医療戦略セミナー2009年12月10日

HBSに2年間いながら、マイケル・ポーター教授が話しているのをはじめて見たのが昨日、東大キャンパスで開催されたセミナーだったとは、なんとも皮肉。
http://www.k-jpr.com/Japanese/Activities/News/2009/091209.pdf

シャープで落ち着いたイメージを勝手に持っていたので、かなり情熱的で、身振り手振り交えて話し、必ずしも言葉数が少なくないところが意外だった。

近著「医療戦略の本質」(http://www.amazon.co.jp/dp/4822261204)は、疲弊する米国医療システムについて、戦略論的なフレームワークを用いて鋭い分析をなし、処方箋まで提案する力作。

この中では、重要なプレイヤーとしての保険者(=保険会社)にも一章が割かれている。
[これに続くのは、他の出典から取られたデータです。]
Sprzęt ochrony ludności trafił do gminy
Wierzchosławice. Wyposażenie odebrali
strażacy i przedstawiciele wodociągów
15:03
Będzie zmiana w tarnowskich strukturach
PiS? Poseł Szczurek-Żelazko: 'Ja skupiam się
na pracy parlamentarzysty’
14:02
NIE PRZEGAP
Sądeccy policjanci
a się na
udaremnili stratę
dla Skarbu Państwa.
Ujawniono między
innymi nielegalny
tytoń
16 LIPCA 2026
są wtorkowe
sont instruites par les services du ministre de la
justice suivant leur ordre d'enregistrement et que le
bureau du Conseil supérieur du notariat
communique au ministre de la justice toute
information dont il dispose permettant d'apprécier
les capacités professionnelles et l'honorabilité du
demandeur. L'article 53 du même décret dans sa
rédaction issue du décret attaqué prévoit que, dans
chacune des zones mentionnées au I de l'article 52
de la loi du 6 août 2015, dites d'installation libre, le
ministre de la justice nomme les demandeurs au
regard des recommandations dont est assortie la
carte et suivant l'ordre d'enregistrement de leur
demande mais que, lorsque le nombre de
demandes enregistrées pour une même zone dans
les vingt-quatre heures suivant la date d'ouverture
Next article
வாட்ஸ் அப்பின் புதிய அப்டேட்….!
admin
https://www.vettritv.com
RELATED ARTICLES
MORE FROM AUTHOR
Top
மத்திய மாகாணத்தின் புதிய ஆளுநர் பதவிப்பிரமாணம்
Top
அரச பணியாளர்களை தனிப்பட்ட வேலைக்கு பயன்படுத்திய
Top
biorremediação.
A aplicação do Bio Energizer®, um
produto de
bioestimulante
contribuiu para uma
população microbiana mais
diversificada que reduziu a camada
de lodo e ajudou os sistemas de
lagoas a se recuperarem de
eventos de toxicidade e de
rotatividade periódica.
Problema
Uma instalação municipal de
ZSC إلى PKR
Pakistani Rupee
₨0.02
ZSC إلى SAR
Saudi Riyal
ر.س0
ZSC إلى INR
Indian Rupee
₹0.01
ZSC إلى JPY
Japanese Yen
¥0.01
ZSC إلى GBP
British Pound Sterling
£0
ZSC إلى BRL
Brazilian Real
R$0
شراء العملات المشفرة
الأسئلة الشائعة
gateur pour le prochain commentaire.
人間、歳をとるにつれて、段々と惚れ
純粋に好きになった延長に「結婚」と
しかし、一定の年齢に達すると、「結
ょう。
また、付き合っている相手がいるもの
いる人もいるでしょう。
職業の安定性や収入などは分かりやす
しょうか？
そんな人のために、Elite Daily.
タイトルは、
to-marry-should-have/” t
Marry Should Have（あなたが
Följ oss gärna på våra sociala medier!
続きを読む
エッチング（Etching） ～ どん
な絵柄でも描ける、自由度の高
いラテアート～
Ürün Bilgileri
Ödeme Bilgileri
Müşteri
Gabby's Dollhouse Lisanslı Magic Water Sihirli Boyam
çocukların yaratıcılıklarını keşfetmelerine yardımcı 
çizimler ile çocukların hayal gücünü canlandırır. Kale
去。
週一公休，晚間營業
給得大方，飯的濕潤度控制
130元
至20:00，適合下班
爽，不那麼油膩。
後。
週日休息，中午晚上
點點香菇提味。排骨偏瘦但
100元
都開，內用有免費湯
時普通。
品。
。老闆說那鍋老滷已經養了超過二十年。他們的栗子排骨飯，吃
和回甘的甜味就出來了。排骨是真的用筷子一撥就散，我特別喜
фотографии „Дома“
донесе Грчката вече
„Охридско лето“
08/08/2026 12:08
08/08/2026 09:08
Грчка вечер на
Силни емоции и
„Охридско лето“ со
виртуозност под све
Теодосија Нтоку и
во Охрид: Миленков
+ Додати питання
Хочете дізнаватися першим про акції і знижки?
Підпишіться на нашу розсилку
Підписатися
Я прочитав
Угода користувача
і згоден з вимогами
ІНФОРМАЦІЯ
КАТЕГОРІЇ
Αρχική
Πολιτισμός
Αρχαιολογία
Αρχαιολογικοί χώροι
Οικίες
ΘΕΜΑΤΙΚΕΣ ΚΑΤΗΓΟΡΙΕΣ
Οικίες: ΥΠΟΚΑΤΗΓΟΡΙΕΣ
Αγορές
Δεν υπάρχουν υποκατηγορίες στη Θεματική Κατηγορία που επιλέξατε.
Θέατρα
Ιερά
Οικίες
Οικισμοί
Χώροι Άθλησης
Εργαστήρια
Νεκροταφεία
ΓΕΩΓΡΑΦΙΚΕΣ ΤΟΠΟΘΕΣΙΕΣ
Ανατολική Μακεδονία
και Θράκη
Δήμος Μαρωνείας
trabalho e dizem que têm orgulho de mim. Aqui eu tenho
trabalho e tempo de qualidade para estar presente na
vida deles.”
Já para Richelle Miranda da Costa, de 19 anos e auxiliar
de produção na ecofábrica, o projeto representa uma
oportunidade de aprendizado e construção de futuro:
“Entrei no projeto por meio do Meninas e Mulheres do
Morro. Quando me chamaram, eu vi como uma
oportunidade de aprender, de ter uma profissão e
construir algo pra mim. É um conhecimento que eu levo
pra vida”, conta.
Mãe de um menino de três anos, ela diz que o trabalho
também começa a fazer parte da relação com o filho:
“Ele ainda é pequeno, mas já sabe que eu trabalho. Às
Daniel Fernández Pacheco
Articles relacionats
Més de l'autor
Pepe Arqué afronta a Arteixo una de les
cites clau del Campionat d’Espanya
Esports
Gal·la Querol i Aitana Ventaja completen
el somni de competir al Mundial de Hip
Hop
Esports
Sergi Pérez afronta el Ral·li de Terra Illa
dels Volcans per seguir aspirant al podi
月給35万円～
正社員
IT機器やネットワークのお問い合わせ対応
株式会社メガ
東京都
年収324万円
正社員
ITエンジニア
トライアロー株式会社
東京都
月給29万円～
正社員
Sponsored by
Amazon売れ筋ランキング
これに対してわが国では、保険者=各種健保組合。保険会社は医療システムの議論のカヤの外に置かれている。同書を読みながら、我々保険会社が医療システムの中でどのような役割を果たすべきか、考えさせられた。

セミナーでは、本書で指摘している「医療コストを削減するためには、医療行為の質を高めることが必須である(早く患者が健康になることが最善のコスト削減策)」ということで、患者の健康から見た医療の質を高めることにフォーカスする必要性を説明し、中でも「事後検証できるように、効果を測定すること」の重要性を説明していた。

そのあとになされた東大の永井教授のお話では、「医療費を増やしても、医師の数を増やしても、本質的な問題が解決するわけではない」という指摘が非常に納得できるものだった。構造的な課題を解決するよう、全体のシステムデザインを最適化しない限り、根本的な解決にはならないわけですね。

新しい医療保険のあるべき姿についても、実に示唆に富む二時間の講演会だった。